Clinical presentation in this patient pointed to a sensory-motor neuropathy. Neurophysiological studies documented an axonal sensory neuropathy but normal motor conduction. Normal CMAP amplitudes and the borderline reduced mean duration value of motor unit potentials in tibialis anterior muscle indicated that the foot drop did not have a neurogenic origin. Repetitive stimulation showed an unequivocal decremental response in the peroneal nerve (whereas the ulnar nerve was still in the normal range) indicating a defect in neuromuscular transmission, more pronounced in leg muscles. The normal CMAP amplitudes, the absence of incremental response, and the negativity of voltage operated calcium channel antibodies ruled out a Lambert-Eaton myasthenic syndrome. Myasthenia gravis was confirmed by the raised titre of serum anti-AchR antibodies and the positive tensilon test. In myasthenia gravis distal limb muscles are reported to be almost never affected in absence of oculobulbar signs.2 Peroneal nerve repetitive stimulation, as recently described by Oh et al,3 was crucial to the confirmation of myasthenia gravis in this patient.
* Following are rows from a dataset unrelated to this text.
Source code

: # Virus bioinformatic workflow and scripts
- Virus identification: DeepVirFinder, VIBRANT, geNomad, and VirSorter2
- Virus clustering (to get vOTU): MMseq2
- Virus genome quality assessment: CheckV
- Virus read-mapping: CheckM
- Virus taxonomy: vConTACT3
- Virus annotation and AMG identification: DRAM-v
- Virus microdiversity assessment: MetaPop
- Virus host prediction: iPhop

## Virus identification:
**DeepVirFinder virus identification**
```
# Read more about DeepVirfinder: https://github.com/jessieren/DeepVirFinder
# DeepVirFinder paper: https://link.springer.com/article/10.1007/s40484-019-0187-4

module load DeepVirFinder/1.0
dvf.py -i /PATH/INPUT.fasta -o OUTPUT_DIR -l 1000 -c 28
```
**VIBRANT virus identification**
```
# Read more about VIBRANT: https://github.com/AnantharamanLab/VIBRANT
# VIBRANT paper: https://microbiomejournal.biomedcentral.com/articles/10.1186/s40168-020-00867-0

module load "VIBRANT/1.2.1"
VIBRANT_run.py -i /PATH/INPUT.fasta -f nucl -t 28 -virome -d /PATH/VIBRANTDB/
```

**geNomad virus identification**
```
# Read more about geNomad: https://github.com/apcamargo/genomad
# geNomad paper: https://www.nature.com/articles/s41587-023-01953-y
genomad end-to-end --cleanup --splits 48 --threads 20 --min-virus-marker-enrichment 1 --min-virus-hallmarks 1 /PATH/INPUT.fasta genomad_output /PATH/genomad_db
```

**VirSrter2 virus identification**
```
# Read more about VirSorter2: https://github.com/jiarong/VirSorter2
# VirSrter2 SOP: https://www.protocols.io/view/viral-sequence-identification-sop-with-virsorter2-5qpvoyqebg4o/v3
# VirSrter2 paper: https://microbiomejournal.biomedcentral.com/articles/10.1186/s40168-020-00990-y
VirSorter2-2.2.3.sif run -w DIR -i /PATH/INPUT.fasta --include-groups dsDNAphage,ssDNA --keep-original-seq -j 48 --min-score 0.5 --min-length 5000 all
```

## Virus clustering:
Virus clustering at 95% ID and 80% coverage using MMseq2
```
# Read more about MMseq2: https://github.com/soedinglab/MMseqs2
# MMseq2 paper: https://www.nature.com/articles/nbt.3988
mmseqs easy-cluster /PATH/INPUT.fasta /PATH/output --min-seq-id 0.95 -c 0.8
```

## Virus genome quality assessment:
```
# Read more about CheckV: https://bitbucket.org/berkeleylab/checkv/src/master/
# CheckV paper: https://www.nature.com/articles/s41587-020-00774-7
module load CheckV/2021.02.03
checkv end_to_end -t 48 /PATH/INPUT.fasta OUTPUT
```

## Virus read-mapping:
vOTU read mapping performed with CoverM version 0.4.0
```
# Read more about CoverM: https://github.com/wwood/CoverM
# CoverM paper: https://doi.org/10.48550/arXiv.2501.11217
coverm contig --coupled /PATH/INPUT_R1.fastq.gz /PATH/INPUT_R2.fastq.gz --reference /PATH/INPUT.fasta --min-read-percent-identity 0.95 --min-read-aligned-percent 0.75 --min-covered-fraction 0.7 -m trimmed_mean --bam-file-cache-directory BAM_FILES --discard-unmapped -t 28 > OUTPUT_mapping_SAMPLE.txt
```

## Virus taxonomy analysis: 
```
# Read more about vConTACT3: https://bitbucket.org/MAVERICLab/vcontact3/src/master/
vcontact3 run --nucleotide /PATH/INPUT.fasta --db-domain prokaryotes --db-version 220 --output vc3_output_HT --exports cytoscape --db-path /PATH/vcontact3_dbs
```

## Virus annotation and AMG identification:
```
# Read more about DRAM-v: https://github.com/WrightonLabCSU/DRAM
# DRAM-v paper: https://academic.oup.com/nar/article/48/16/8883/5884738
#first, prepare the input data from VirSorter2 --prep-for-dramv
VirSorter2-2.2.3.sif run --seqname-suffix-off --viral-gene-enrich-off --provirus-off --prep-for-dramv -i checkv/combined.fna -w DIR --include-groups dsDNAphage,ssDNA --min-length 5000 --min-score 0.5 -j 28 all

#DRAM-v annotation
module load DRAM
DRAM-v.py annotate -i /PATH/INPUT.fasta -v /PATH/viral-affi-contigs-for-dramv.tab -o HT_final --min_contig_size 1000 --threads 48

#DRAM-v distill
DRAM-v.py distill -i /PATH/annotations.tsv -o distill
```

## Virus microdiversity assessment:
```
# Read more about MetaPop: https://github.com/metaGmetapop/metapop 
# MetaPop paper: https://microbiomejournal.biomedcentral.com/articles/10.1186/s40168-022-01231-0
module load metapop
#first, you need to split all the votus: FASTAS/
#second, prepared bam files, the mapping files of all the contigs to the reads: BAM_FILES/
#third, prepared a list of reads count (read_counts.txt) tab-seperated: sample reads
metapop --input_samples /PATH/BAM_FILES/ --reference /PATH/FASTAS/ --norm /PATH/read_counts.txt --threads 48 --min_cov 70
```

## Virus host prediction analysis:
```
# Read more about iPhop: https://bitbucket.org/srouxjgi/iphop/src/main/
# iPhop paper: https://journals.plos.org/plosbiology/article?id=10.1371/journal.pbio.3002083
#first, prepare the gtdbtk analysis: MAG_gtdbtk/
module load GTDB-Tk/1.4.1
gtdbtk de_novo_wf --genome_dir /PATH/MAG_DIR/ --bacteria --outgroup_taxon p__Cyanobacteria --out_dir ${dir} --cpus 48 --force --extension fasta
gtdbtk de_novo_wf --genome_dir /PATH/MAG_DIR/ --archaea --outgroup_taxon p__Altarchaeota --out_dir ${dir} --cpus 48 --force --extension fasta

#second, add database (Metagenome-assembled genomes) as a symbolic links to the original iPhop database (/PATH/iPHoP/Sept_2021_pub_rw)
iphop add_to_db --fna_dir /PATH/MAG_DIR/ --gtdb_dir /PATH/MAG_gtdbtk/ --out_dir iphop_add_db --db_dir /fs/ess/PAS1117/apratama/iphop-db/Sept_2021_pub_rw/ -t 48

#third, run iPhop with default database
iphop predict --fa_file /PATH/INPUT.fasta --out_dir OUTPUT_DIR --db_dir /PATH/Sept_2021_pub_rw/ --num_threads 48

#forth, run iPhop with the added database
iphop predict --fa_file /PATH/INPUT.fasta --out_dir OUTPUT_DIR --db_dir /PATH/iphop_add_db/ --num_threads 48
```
Clinical, electrophysiological, and histological findings also showed an axonal sensory neuropathy. Although there are no electrophysiological or morphological ways to distinguish between an axonal sensory neuropathy and a sensory neuronopathy, the reactivity of our patient’s IgG against small size dorsal root ganglia (figure) suggests a primary, probably immunomediated, involvement of sensory neurons. The patient’s serum strongly immunostained, in a fine granular pattern, the cytoplasm of Purkinje cells and in western immunoblotting the IgG reacted with a 50 kDa protein band present in whole cerebellum and dorsal root ganglia homogenates (figure). These immunostaining and immunoblot findings are clearly different from the features required for the identification of anti-Yo and anti-Hu antineuronal antibodies.4 5
In conclusion this case is unique for several reasons:
- Clinical presentation pointed to a sensory-motor neuropathy but the foot drop was sustained by an atypical, distal presentation of myasthenia gravis.
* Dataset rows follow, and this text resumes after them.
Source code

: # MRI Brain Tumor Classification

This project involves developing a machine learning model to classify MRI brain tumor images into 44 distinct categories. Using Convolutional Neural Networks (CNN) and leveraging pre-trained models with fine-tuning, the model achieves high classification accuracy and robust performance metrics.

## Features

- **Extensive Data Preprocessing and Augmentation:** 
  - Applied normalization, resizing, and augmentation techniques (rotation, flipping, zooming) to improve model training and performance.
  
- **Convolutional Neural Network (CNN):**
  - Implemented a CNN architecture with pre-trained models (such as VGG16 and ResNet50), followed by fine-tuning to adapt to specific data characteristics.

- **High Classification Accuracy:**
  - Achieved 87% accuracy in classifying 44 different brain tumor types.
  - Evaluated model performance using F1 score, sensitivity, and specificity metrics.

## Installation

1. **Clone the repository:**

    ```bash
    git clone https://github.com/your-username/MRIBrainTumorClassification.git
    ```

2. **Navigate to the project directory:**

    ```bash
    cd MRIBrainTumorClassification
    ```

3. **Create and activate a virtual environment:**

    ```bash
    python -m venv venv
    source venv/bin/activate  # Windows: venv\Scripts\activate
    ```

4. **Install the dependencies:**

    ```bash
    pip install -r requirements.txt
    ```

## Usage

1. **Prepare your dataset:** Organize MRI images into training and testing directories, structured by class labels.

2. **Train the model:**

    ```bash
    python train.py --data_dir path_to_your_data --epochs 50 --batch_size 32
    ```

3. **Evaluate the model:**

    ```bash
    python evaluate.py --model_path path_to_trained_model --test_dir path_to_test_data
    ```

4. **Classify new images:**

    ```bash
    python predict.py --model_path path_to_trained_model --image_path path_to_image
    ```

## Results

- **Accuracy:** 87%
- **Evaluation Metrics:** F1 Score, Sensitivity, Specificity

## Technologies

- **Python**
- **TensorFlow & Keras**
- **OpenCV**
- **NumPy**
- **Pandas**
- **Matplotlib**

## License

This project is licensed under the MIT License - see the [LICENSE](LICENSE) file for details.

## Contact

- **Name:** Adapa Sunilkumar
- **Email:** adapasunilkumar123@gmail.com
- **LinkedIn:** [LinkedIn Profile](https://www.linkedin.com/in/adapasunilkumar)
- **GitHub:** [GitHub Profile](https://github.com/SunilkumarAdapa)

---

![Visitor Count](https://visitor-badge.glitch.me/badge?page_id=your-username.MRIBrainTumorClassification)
- Peroneal nerve repetitive stimulation (not usually performed in EMG laboratories) played an important part in confirming myasthenia gravis.
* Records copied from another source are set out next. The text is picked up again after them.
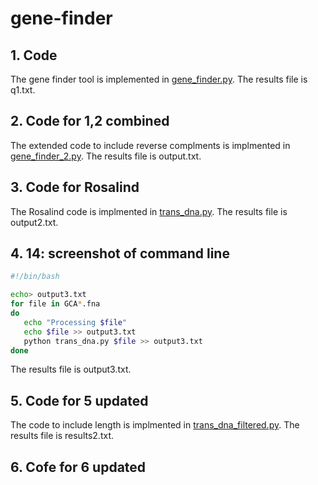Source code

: # gene-finder

## 1. Code
The gene finder tool is implemented in [gene_finder.py](https://github.com/manalalshamrani/gene-finder/blob/master/gene_finder.py).
The results file is q1.txt.

## 2. Code for 1,2 combined
The extended code to include reverse complments is implmented in [gene_finder_2.py](https://github.com/manalalshamrani/gene-finder/blob/master/gene_finder_2.py).
The results file is output.txt.

## 3. Code for Rosalind
The Rosalind code is implmented in [trans_dna.py](https://github.com/manalalshamrani/gene-finder/blob/master/trans_dna.py).
The results file is output2.txt. 

## 4. 14: screenshot of command line
```bash
#!/bin/bash                                                                                                                                                                                                 

echo> output3.txt
for file in GCA*.fna
do
   echo "Processing $file"
   echo $file >> output3.txt
   python trans_dna.py $file >> output3.txt
done
```
The results file is output3.txt. 

## 5. Code for 5 updated 
The  code to include length is implmented in [trans_dna_filtered.py](https://github.com/manalalshamrani/gene-finder/blob/master/trans_dna_filtered.py).
The results file is results2.txt. 


## 6. Cofe for 6 updated
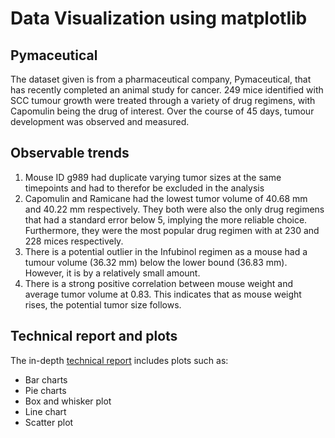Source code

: # Data Visualization using matplotlib

## Pymaceutical

 The dataset given is from a pharmaceutical company, Pymaceutical, that has recently completed an animal study for cancer.
 249 mice identified with SCC tumour growth were treated through a variety of drug regimens, with Capomulin being the drug of interest.
 Over the course of 45 days, tumour development was observed and measured.
 
 ## Observable trends
 
1. Mouse ID g989 had duplicate varying tumor sizes at the same timepoints and had to therefor be excluded in the analysis
2. Capomulin and Ramicane had the lowest tumor volume of 40.68 mm and 40.22 mm respectively. 
They both were also the only drug regimens that had a standard error below 5, implying the more reliable choice. 
Furthermore, they were the most popular drug regimen with at 230 and 228 mices respectively.
3. There is a potential outlier in the Infubinol regimen as a mouse had a tumour volume (36.32 mm) below the lower bound (36.83 mm). 
However, it is by a relatively small amount.
4. There is a strong positive correlation between mouse weight and average tumor volume at 0.83. 
This indicates that as mouse weight rises, the potential tumor size follows.

## Technical report and plots

The in-depth [technical report](https://github.com/macadyls/Data-Visualization-matplotlib/blob/main/pymaceuticals.ipynb) includes plots such as:
- Bar charts
- Pie charts
- Box and whisker plot
- Line chart
- Scatter plot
- Myasthenia gravis has been reported to be associated with other autoimmune disorders but never to a sensory neuronopathy with antibodies reacting with dorsal root ganglia neurons and Purkinje cells.
- 50 kDa antineuronal antibodies reacting with small size dorsal root ganglia neurons and in a fine granular pattern with the cytoplasm of Purkinje cells have never been described previously.
The financial support of Telethon Italy to AU (project 520) and RN (project 613) is gratefully acknowledged.